If I can sit quietly in my own heart, but in a place of non-attachment to outcomes, I can also embody what Ram Dass called "unbearable compassion".

Anyway, thank you so much for the post.

Mario Gruhn's avatar

"You have no chance, use it!"

Quote very likely by Herbert Achternbusch

Laurie O'Byrne's avatar

Well put! And thank you, for the LOTR explanation. I was so young and remember being confused by the ending. Now it fits with my experience of the relative world of dichotomies and the "understanding"? of the absolute world of the non-conceptual. The One, the Good, and the Beautiful. Thank you, Laurie

Charlie Havens's avatar

I’ve been known to say that the human species is fatally flawed. In conversation with a friend, i said that I was a happy nihilist. I just said, to another friend, I have hope in short term and I work to make things better, but not for the human species’ long term prospects. This article presents a different path for me to consider.

Ciara's avatar

Beautiful. <3 Thank you so much for sharing this.

Rocky S Progano's avatar

This piece reminded me that true hope is not naïve and it’s not denial. It’s choosing to face reality honestly while remembering that God is still at work in the middle of uncertainty. The idea of being “people of the passage” resonates deeply. Scripture tells us that we walk by faith, not by sight, and that our labor in the Lord is never in vain. Even small acts of kindness, mercy, and courage can carry weight far beyond what we see.

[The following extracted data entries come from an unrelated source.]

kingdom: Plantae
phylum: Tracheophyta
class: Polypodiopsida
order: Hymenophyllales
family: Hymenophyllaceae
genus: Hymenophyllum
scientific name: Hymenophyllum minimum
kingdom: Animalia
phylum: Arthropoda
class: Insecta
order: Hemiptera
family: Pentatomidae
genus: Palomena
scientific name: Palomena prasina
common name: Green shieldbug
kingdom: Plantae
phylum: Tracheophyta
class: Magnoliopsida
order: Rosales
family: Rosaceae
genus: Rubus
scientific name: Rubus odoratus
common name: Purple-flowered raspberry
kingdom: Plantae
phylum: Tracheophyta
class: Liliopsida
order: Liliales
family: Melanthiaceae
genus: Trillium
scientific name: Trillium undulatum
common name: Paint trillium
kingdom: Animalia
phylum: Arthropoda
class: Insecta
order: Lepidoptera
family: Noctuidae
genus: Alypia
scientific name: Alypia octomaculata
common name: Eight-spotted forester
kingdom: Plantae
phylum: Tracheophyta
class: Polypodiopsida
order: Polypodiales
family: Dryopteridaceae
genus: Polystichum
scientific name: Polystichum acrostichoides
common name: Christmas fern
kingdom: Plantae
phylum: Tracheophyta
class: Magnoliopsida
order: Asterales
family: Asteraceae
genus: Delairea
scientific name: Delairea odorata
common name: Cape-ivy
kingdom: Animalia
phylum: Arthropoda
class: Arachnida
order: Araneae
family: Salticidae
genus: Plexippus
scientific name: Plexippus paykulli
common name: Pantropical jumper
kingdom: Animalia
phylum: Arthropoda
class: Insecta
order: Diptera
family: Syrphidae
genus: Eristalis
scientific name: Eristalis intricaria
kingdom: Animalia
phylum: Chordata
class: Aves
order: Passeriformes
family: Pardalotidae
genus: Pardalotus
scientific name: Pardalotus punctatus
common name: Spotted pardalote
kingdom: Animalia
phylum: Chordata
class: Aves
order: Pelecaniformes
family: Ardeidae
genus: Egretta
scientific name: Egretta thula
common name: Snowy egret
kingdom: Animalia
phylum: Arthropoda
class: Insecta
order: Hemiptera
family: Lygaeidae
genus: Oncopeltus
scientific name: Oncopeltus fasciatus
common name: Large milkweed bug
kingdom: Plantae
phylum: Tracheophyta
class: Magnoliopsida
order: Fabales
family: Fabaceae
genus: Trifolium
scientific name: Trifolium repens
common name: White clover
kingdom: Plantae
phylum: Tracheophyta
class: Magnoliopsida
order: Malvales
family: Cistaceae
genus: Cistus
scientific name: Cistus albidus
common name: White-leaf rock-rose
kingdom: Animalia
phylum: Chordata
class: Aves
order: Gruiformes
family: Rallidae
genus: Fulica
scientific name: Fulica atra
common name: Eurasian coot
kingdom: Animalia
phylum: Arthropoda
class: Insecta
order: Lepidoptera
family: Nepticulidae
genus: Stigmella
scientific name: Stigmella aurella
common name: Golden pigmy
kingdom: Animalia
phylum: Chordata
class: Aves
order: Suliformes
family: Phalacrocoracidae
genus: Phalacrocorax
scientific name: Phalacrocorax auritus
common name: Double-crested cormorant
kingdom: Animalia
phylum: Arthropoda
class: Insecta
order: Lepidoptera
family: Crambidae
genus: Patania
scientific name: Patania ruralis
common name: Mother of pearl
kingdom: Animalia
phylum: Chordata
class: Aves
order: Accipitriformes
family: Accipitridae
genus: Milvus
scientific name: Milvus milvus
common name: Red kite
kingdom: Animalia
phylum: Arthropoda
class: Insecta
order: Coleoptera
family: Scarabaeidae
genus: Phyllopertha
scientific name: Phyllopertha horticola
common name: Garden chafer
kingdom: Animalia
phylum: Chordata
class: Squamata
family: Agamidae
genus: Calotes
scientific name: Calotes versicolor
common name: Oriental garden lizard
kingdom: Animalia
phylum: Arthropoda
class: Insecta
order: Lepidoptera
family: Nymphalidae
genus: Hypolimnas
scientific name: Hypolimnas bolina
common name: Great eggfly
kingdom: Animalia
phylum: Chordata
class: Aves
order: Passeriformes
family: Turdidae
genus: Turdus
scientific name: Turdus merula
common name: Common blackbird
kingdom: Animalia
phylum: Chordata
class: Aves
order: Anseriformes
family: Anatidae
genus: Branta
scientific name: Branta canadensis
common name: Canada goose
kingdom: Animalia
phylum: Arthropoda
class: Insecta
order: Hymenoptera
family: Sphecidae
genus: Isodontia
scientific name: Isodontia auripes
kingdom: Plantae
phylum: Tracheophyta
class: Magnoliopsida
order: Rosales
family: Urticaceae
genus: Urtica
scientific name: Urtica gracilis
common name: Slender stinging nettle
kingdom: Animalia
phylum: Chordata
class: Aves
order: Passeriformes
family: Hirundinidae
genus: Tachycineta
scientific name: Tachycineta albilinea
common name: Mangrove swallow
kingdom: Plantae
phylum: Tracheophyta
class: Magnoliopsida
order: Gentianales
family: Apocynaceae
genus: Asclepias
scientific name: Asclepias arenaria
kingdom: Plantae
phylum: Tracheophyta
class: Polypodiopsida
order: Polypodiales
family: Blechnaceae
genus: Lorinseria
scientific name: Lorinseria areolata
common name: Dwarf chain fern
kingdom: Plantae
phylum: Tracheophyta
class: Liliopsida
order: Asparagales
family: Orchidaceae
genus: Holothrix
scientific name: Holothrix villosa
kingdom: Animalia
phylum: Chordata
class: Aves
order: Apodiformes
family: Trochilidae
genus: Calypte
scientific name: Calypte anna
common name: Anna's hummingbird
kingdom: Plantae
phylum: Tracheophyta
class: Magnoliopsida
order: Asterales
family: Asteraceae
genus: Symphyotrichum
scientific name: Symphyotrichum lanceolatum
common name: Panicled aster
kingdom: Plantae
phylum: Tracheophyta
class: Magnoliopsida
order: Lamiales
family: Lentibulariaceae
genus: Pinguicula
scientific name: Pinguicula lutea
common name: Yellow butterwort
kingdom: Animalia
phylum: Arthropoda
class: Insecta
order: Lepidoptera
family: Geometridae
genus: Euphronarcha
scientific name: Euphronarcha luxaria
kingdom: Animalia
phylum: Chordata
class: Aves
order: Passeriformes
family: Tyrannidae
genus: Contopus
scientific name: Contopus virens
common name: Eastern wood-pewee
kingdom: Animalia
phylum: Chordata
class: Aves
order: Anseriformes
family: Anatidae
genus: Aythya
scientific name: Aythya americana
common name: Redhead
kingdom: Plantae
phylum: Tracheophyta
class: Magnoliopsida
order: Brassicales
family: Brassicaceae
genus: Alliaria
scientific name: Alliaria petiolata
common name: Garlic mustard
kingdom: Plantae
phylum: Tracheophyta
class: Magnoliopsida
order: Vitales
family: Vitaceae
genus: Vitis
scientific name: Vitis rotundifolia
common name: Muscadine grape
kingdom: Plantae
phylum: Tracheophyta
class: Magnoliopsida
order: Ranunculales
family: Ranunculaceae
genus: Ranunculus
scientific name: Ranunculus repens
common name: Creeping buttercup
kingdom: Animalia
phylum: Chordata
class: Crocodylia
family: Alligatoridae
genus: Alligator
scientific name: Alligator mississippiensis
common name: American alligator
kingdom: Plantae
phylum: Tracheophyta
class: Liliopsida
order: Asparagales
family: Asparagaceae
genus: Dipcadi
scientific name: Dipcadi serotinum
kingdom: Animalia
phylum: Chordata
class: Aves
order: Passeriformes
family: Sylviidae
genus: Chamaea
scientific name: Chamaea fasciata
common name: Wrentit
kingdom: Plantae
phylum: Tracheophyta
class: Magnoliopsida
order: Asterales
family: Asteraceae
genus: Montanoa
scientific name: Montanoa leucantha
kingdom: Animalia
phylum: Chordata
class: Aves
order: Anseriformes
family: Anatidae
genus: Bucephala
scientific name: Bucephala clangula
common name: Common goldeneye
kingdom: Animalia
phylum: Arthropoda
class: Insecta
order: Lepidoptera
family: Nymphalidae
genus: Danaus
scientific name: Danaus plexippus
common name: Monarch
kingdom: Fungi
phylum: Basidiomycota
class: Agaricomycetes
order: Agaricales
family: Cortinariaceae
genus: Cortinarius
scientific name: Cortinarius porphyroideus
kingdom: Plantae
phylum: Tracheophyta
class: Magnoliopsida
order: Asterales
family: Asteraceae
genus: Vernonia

In a world that often feels heavy, I’m grateful for the reminder that we can move forward with clear eyes, steady hearts, and confidence that God is guiding the story. Even when we can’t control everything, we can influence something good. And we can trust the One who ultimately holds the future.

Devon Meyer's avatar

This piece hit surprisingly close to home. I’ve been building my own meaning framework over the past few years (part creative, part philosophical), and reading this felt like someone speaking directly into that space.

I’ve been uncovering what feels like my own dharmic path: finding meaning through the passage, not around it, and holding a grounded hope and vision that isn’t naïve but refuses despair …and even dares to alchemize these ingredients into beauty and art.

The way you weave Frankl, Fuller, Macy, and Tolkien is brilliant. Just wanted to say thank you for putting language to this with such architectural integrity and clarity.

Mike Mouritz's avatar

This is a great essay. But somewhere along the line you conflate hope and faith… they are two very different things…. I struggle with the idea of hope … it’s flat and with out action. I do however like Radical Hope .. but like the Hope Punk movement better.

Faith is as you have quoted it .. but they are not the same thing. As Alan Watts writes in the last pages of the Wisdom of Insecurity ( and paraphrased and morphed a little by me) …. When we cross a threshold.. ( a threshold into insecurity) a faith emerges and we are free from clutching the hand can feel, free from looking at oneself, the eyes can see, free from thinking about itself thought can think , and the heart can hear ( can deep listen to the land … to the animate everything) and our path emerges… suma iru … simply be. To me this idea of faith is much , much more profound and powerful than hope ( no matter what other word you add to it .

Barney's avatar

I fucking love this. A philosophy for purpose in this life. I appreciate the reminder.